В конце концов, разве не говорят, найди что-то ядовитое и позволить ему убить тебя?
Ну, это не совсем то, что нужно, но в нашем случае это имеет значение.
Будь осторожна. Или нет. До тех пор, пока ты ответишь.
И молись, чтобы у меня не было других мечтаний о Юки-онне, иначе я буду продолжать доставать тебя, пока ты действительно не появишься у моего окна.
И тогда я, возможно, никогда не отпущу тебя.
Акира
Глава 8
СЕБАСТЬЯН
Я отключился.
Должно быть, я то теряю сознание, то обретаю его.
Из-под моих век появляются размытые фигуры, их серые силуэты танцуют в такт моему слабому пульсу.
Звуки следуют за ними. Они пустые, далекие, как будто исходят с пустой подземной арены. Фигуры и звуки смешиваются воедино и барабанят по моему черепу.
Глухой удар.
Глухой удар.
Глухой удар.
Я напрягаюсь, но тугие щупальца боли удерживают меня на месте.
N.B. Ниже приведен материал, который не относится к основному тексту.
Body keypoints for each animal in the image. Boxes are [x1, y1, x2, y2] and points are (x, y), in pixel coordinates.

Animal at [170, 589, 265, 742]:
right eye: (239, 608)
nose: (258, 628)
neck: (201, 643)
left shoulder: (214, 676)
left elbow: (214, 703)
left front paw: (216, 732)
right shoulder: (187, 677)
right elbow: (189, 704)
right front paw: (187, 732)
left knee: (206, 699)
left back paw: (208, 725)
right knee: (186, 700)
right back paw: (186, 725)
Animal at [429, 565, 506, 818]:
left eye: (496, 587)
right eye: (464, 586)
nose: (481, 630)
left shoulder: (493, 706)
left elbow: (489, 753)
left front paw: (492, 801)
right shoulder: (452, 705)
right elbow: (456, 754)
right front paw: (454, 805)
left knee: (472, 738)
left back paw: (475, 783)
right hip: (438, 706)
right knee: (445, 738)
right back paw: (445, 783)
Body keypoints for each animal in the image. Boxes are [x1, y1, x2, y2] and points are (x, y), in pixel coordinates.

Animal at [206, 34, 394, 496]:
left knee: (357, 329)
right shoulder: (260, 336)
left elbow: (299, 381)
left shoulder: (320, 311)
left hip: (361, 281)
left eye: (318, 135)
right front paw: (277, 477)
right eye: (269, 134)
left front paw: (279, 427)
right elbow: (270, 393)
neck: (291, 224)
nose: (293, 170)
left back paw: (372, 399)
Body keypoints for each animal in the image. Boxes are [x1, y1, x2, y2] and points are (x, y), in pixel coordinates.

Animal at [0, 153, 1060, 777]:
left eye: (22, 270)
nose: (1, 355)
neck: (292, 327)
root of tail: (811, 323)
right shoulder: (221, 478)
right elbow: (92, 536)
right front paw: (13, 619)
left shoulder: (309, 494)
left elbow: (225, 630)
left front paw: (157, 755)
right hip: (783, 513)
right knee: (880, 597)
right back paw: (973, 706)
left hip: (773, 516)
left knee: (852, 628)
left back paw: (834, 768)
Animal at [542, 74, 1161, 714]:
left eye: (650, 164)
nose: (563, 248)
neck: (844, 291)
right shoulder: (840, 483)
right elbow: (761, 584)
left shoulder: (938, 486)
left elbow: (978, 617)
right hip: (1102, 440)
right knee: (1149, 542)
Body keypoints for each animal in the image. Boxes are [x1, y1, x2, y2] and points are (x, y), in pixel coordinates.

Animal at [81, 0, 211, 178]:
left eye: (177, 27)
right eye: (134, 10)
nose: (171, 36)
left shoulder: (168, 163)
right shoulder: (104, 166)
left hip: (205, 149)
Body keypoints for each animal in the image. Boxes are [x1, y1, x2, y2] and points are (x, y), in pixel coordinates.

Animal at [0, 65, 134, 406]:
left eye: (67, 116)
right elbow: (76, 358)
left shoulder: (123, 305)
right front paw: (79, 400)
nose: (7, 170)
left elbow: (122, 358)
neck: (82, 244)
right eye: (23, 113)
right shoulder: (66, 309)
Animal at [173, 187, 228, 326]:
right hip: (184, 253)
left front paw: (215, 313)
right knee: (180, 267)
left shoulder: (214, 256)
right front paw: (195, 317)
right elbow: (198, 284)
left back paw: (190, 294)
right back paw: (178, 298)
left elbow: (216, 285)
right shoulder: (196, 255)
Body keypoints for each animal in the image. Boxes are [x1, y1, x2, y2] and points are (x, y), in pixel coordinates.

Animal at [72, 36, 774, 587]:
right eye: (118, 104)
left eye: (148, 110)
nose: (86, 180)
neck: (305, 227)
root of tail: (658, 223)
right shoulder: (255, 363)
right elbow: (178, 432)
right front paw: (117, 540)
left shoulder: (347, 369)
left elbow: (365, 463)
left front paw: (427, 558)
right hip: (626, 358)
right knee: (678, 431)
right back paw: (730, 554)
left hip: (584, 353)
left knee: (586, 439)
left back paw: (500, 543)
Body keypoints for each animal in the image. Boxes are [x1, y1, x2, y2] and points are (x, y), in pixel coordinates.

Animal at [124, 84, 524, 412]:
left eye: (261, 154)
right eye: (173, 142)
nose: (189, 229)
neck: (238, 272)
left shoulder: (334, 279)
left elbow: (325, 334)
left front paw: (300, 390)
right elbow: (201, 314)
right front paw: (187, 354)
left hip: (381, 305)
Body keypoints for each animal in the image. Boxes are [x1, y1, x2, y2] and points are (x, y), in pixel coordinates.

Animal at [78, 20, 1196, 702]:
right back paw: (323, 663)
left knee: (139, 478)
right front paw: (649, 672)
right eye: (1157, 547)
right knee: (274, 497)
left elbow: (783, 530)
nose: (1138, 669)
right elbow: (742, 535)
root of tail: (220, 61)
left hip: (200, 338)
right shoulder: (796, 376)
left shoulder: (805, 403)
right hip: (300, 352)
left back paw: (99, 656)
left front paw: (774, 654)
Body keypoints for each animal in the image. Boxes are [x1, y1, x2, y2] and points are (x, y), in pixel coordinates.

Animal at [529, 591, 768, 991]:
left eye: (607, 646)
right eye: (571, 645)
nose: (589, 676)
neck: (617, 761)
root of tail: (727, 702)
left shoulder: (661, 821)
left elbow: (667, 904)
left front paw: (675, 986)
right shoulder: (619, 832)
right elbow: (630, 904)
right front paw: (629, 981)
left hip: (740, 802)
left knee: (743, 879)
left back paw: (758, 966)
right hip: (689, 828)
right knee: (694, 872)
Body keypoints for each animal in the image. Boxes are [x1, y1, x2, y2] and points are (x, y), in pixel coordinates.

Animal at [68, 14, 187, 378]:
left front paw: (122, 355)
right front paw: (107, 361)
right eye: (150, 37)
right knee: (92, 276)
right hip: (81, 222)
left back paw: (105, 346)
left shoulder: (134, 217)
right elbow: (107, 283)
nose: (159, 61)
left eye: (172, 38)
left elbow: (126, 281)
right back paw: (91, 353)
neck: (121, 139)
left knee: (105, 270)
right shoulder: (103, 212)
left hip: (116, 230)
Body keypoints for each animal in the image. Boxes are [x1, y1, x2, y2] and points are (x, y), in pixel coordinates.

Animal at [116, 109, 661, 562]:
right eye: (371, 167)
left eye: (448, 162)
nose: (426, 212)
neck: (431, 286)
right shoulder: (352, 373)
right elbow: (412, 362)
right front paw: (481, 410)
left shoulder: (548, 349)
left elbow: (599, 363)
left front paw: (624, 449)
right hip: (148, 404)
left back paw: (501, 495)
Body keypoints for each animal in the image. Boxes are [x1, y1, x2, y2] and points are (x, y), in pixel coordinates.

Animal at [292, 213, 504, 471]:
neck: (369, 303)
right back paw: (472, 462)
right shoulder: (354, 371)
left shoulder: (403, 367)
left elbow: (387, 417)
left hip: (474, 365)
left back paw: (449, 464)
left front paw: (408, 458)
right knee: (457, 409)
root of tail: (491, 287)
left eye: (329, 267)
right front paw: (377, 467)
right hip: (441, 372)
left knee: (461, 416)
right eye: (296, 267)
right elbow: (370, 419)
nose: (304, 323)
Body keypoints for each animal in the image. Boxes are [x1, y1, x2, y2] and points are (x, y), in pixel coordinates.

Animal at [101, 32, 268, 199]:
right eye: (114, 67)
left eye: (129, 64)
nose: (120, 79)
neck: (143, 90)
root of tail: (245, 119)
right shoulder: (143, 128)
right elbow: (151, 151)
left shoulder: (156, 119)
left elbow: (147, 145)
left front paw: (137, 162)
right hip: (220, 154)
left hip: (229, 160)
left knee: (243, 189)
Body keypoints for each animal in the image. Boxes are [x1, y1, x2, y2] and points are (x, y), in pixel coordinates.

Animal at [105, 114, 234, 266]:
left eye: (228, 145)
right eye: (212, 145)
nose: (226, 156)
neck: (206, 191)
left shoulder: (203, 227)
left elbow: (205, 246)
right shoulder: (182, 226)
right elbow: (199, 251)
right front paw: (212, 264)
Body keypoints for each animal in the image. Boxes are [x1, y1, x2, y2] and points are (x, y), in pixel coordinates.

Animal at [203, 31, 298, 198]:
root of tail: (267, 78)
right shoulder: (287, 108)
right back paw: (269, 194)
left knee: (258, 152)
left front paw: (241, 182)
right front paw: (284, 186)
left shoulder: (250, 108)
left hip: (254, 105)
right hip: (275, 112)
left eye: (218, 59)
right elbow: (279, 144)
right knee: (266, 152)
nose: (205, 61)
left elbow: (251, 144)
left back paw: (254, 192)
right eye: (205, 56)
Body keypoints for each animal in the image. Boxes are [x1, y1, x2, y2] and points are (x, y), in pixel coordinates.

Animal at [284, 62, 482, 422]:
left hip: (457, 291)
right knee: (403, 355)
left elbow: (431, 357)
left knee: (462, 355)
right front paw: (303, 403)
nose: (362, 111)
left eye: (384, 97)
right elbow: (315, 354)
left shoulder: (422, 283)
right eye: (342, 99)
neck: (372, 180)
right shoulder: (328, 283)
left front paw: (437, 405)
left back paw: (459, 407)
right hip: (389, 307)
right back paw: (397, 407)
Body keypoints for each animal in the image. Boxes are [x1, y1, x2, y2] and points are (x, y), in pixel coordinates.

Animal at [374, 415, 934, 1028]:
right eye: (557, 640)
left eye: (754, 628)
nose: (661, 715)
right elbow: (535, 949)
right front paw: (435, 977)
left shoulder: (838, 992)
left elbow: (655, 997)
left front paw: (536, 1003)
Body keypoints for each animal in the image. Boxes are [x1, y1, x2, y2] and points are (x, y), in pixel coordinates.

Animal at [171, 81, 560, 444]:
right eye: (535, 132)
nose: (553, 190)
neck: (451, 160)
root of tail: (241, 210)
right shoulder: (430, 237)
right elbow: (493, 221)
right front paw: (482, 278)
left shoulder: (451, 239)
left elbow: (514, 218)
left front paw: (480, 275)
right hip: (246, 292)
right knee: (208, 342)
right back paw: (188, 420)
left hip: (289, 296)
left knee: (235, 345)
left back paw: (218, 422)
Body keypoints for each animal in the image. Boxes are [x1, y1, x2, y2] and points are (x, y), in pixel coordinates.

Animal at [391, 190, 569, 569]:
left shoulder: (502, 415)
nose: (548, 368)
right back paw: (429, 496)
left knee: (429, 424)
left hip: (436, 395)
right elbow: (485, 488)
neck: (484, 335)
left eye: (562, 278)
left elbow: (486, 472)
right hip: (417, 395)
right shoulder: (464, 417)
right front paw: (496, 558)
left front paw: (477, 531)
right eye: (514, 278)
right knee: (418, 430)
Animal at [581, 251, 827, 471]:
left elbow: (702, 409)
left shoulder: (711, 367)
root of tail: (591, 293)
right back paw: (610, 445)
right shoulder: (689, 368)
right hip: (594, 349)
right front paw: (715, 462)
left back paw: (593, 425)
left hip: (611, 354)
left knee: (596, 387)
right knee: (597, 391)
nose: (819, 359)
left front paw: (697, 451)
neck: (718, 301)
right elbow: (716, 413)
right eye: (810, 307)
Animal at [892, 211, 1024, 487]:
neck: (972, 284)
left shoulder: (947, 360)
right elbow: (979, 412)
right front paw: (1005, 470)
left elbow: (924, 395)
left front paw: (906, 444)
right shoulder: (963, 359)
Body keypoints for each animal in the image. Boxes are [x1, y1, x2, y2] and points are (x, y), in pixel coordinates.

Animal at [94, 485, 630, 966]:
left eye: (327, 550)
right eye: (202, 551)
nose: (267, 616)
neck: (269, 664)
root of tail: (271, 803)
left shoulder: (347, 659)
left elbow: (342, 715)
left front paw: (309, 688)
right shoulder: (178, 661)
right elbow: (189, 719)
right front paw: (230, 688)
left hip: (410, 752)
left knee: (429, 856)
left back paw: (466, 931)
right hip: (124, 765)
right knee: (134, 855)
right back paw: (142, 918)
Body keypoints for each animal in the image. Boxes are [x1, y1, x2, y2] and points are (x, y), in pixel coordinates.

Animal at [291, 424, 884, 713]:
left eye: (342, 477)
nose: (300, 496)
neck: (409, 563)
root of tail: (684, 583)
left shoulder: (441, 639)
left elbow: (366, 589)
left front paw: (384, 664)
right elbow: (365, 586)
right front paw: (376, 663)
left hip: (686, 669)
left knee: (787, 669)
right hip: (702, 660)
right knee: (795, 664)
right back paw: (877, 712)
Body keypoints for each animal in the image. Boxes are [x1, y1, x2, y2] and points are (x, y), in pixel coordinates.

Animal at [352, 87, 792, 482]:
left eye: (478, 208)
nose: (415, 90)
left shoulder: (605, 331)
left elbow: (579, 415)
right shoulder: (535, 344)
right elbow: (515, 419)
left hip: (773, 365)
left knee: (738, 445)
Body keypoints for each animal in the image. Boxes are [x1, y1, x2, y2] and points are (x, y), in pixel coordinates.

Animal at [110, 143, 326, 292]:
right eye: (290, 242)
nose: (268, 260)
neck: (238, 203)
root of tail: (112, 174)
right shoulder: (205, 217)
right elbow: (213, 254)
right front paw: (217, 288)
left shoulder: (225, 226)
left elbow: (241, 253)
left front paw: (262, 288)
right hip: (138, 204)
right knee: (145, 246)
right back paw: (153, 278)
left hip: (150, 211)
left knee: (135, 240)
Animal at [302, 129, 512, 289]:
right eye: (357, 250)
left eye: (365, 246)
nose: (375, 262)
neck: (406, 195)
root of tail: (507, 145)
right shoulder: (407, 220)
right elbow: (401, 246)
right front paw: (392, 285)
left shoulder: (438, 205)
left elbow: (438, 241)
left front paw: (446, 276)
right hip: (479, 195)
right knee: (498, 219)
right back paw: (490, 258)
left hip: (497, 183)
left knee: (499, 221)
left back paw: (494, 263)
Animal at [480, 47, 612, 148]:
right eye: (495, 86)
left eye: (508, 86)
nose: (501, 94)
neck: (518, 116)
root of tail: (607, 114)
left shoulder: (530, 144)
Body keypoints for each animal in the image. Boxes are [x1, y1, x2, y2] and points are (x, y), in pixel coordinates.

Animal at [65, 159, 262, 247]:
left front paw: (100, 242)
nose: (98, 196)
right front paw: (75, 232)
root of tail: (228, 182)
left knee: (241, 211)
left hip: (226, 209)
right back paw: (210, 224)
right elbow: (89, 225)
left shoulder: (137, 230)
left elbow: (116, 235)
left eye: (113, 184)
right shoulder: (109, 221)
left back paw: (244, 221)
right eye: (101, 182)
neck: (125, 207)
Я пробую снова, и жжение пронзает мои конечности. Барабанная дробь продолжается, становясь все громче и интенсивнее, как крещендо в мюзикле.
И тут прямо посреди тьмы проглядывает луч света. Сначала оно медленное, тусклое, почти сливающееся с серыми тенями, пока вдруг не прорывается наружу, устремляясь ко мне без паузы или отклонения.
Как будто он точно знает, где я нахожусь.
Как будто я единственный, кого он видит в кромешной тьме.
Как будто он хорошо знает, что мне нужно выбраться из темноты.
Мягкая рука обхватывает мое лицо, отгоняя невидимые фигуры, которые собирались утащить меня под воду.
— Себастьян… пожалуйста… пожалуйста…
Наоми.
В своей борьбе с тьмой и ее соблазном я забыл, что она все еще здесь, одна, беззащитная.
Мысль о том, что кто-то прикоснется к ней, пока я калека, вызывает раскаленную докрасна боль, вспыхивающую на моей коже.
Блядь, блядь.
Я шевелюсь и стону, когда мое плечо взрывается огнем. Черт возьми, в кино никогда не говорят, что быть застреленным означает цепляться за жизнь за потрескавшуюся, неисправную соломинку.
— Себастьян? Ты меня слышишь?
— Да… детка.
— О, слава богу! — она рыдает, суетясь надо мной.
Все еще так темно, что я не вижу своих рук. Но хочу света не поэтому. Дело в том, что я не могу смотреть на ее тонкие черты и теряться во мраке ее проницательного взгляда.
Не видеть Наоми — это все равно что жить без солнца. Это звучит чертовски глупо даже для меня самого, но теперь я понимаю, как много эта девушка значит для меня.
Она и есть смысл.
Я потерял это значение где-то между смертью моих родителей и воспитанием бабушки и дедушки. Я был образом, которым можно было щеголять, импровизированной маской фальшивых эмоций.
Затем ворвалась Наоми, как шар для разрушения. Она не заботилась о моем внешнем образе и видела его насквозь. Она не хотела меня из-за того, кто я есть. Она хотела меня из-за того, кто я есть.
Несовершенный, ущербный монстр.
Зверь, который очнулся в больнице после того, как потерял все, когда ему было шесть лет.
— Ты… сказала, что выйдешь…за меня… — хриплю я, не узнавая собственного голоса. Он хриплый, измученный и на грани срыва.
— Да… — фыркает она между всхлипами. — Не могу поверить, что это единственное, о чем ты сейчас думаешь.